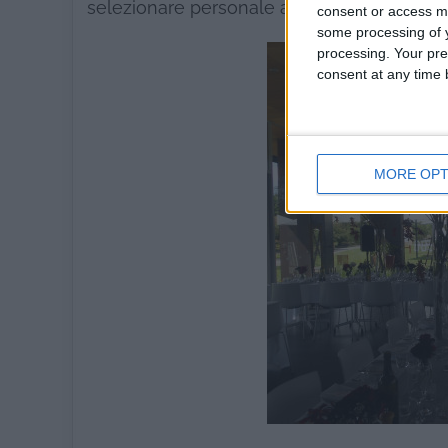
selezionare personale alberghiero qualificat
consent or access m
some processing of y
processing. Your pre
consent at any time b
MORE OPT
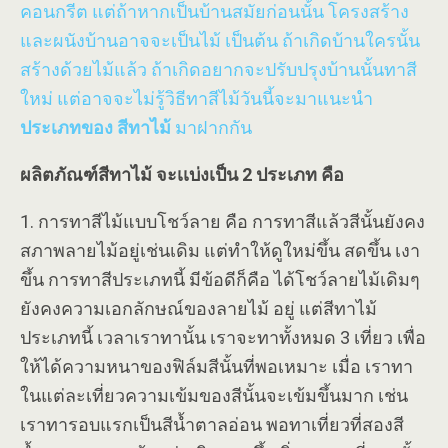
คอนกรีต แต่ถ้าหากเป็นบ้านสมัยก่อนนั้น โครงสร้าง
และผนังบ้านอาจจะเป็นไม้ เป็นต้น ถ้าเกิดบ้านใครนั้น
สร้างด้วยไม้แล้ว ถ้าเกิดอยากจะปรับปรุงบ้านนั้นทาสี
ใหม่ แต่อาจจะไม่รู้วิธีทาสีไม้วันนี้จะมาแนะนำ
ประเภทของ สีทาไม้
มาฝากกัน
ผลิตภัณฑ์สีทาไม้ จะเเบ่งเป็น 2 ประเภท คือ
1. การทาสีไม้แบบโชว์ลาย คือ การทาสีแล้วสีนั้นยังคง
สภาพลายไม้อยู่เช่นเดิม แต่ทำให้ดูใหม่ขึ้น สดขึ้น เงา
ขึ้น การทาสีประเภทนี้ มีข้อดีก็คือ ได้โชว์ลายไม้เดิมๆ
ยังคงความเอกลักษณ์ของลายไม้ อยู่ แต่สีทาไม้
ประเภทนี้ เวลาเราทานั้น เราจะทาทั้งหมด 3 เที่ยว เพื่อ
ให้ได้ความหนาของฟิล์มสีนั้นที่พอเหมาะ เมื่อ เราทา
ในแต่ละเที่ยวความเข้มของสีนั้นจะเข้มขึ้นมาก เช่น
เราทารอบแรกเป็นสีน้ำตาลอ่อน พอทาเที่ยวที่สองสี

◆ ASSIGNMENT ◆
Check the entries above for the word "ทาไม" and copy every line where it turns up.

◆ SOLVED PROBLEM ◆
ประเภทของ สีทาไม้
ผลิตภัณฑ์สีทาไม้ จะเเบ่งเป็น 2 ประเภท คือ
ยังคงความเอกลักษณ์ของลายไม้ อยู่ แต่สีทาไม้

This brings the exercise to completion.